El plan era simple: deberíamos esperar escondidos hasta que los primeros efectivos enemigos empezaran a tomar el pueblo, encenderíamos los cigarros-mecha y volveríamos sin demora a nuestro campamento base, donde únicamente quedaba esperar que el cuadrante se atestase de Zs para freírlos sin compasión. Durante el trayecto no comentamos nada: buscamos valor en la introspección, en mi caso en la imagen de Julieta, que recurrentemente se me aparecía en la mente. Llegamos al punto en el que teníamos que separarnos y donde intercambiaríamos las últimas palabras hasta nuestro encuentro en la azotea.

—Trancos: Bueno, que tengas suerte. Recuerda, nada de heroicidades: enciendes los cigarros y de vuelta a la azotea, ¿vale? No podemos perder a nadie antes de empezar, ni siquiera a ti —broma que quitaba hierro al asunto y a la que correspondí con una sonrisa y unas palabras de ánimo.

—No te preocupes, camarada, sabré cuidar de mí. Si necesitas ayuda, me llamas.

Nos separamos en una encrucijada de calles por donde deberíamos volver a pasar si todo iba tal y como habíamos planeado: desde ahí el recorrido hasta el coche lo haríamos solos. El olor de la putrefacción flotaba en el ambiente, señal inequívoca de que había movimiento en los aledaños del pueblo.

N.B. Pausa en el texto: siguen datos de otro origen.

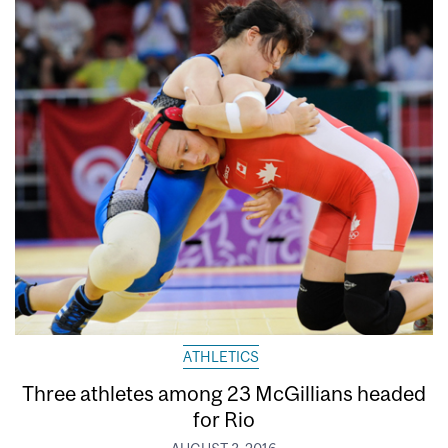
ATHLETICS
Three athletes among 23 McGillians headed
for Rio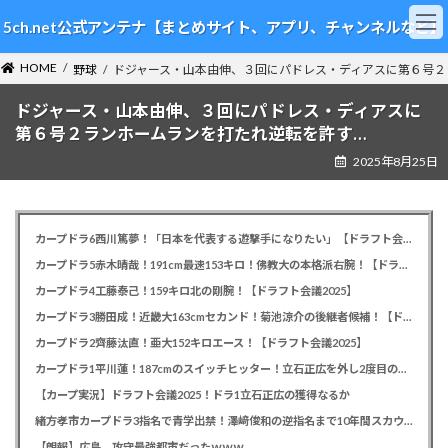
コ
ナ
5ch.net公式アンテナ【まとめサイト、アプリ、チャンネルなど】
ン
ビ
テ
ゲ
HOME
ン
ー
野球
ドジャース・山本由伸、３回にパドレス・ディアスに第６号２
ツ
シ
ドジャース・山本由伸、３回にパドレス・ディアスに
へ
ョ
ス
ン
第６号２ランホームランを打たれ逆転を許す…
キ
に
2025年8月25日
ッ
移
プ
動
カープドラ6西川篤夢！「日本を代表する遊撃手になりたい」【ドラフト会議2025】
カープドラ5赤木晴哉！191cm最速153キロ！佛教大の本格派右腕！【ドラフト会議2025】
カープドラ4工藤泰己！159キロ北の剛腕！【ドラフト会議2025】
カープドラ3勝田成！近畿大163cmセカンド！菊池涼介の後継者候補！【ドラフト会議2025】
カープドラ2齊藤汰直！亜大152キロエース！【ドラフト会議2025】
カープドラ1平川蓮！187cmのスイッチヒッター！立石正広を外し2度目の重複も新井監督がクジを引き当てる！【ドラフト会議2025】
【カープ実況】ドラフト会議2025！ドラ1立石正広の獲得なるか
緒方孝市カープドラ3指名で青学出禁！澤﨑俊和の逆指名まで10年間スカウト出禁
【朗報】広島、攻守最強都市だったｗｗｗ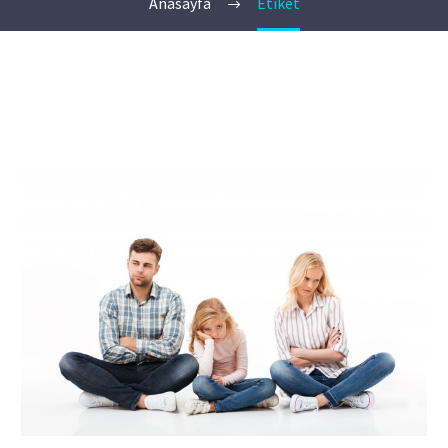
Anasayfa
Etiket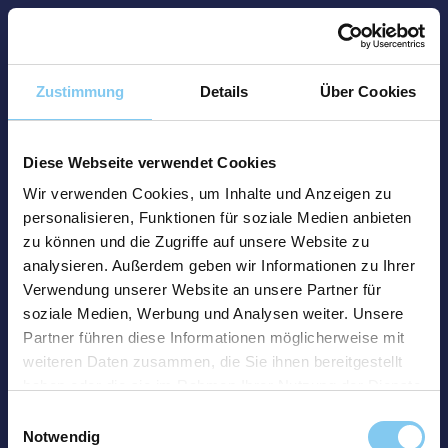
Zustimmung
Details
Über Cookies
Diese Webseite verwendet Cookies
Wir verwenden Cookies, um Inhalte und Anzeigen zu
personalisieren, Funktionen für soziale Medien anbieten
zu können und die Zugriffe auf unsere Website zu
analysieren. Außerdem geben wir Informationen zu Ihrer
Verwendung unserer Website an unsere Partner für
soziale Medien, Werbung und Analysen weiter. Unsere
Partner führen diese Informationen möglicherweise mit
weiteren Daten zusammen, die Sie ihnen bereitgestellt
haben oder die sie im Rahmen Ihrer Nutzung der Dienste
gesammelt haben.
Einwilligungsauswahl
Notwendig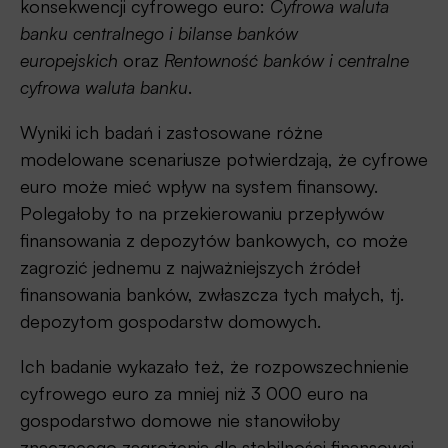
konsekwencji cyfrowego euro:
Cyfrowa waluta
banku centralnego i bilanse banków
europejskich
oraz
Rentowność banków i centralne
cyfrowa waluta banku
.
Wyniki ich badań i zastosowane różne
modelowane scenariusze potwierdzają, że cyfrowe
euro może mieć wpływ na system finansowy.
Polegałoby to na przekierowaniu przepływów
finansowania z depozytów bankowych, co może
zagrozić jednemu z najważniejszych źródeł
finansowania banków, zwłaszcza tych małych, tj.
depozytom gospodarstw domowych.
Ich badanie wykazało też, że rozpowszechnienie
cyfrowego euro za mniej niż 3 000 euro na
gospodarstwo domowe nie stanowiłoby
znaczącego zagrożenia dla stabilności finansowej.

Me afané y salvé aquellos metros pendientes para no ser sorprendido por algún Z solitario y más avispado en sus actitudes que sus congéneres. En teoría hacía escasos minutos que el sol había dejado paso a su homónima plateada, que, un día más, nos deleitaría con sus rayos lunares en el fragor de la batalla. Pronto divisé el primero de los objetivos. Cada uno de nosotros debía prender la mecha de tres coches. Al acercarme, comprobé la disposición de los elementos que configuraban el artefacto: siento no poder ser más explícito, pero ha sido un trabajo ajeno y desconozco sus pormenores. En cualquier caso, la improvisada mecha se encontraba empapada en gasolina, lo que debería asegurar su ignición tan pronto entrase en contacto con la incandescencia del cigarro encendido. Donovan había dejado un cóctel molotov junto al coche en previsión de cualquier contingencia; al principio no le di la importancia que reveló tener posteriormente en el desarrollo de nuestro plan.

La disposición de aquellos coches sellaría prácticamente el pueblo encerrando cualquier forma de vida, o de muerte, dentro del perímetro establecido, por lo que su correcto funcionamiento era crucial para nuestras esperanzas. Me agazapé detrás de una de las ruedas traseras oteando el horizonte por donde deberían aparecer los primeros muertos anunciando la presencia y avance de las tropas enemigas. En ese momento otro caza rompía la barrera del sonido partiendo el cielo en dos. Eran las trompetas aliadas, el séptimo de caballería, la legión que acudía en nuestra ayuda: sentí por primera vez el mordisco del miedo en mis entrañas. Podía perder a Julieta, y eso era algo que me superaba. Qué extraño resultaba darse cuenta de que era precisamente el hecho de poder perder algo valioso lo que te hacía vulnerable al miedo. La cuestión es que el estrépito del vuelo del caza sobre nuestras cabezas era un buen signo: quizá se estuvieran llevando a cabo las primeras ofensivas aéreas, aunque todavía no se habían escuchado detonaciones que las anunciasen, lo que indicaba que aún se encontraban poco avanzadas.

El corazón me dio un vuelco al intuir a lo lejos, recortadas en la oscuridad, las primeras sombras de figuras humanas tambaleantes avanzando hacia el pueblo. No sé por qué razón empecé a escuchar marchas militares en mi cabeza, y los tambores, gaitas, trompetas, cornetas y demás instrumentos de carácter militar por antonomasia se entremezclaban en mis oídos conformando una extraña mezcolanza de músicas que incitaban a la lucha. Fijé la vista en la lejanía para asegurarme de que mis visiones no eran espejismos fruto del nerviosismo. No había duda: eran los primeros Zs. La adrenalina empezó a circular por mi organismo en cantidades industriales. Tenía que mantener la calma y esperar el tiempo suficiente antes de prender los cigarros unidos por su base para que diese comienzo la cuenta atrás. Las hordas Zs, los orcos de la actualidad, marchaban hacia nosotros. El ambiente, sumido en la pestilencia del mal, auguraba sangre y dolor. Me deslicé hasta los dos coches más que me correspondía activar y, una vez realizada la operación, volví a la rueda trasera que me encubría.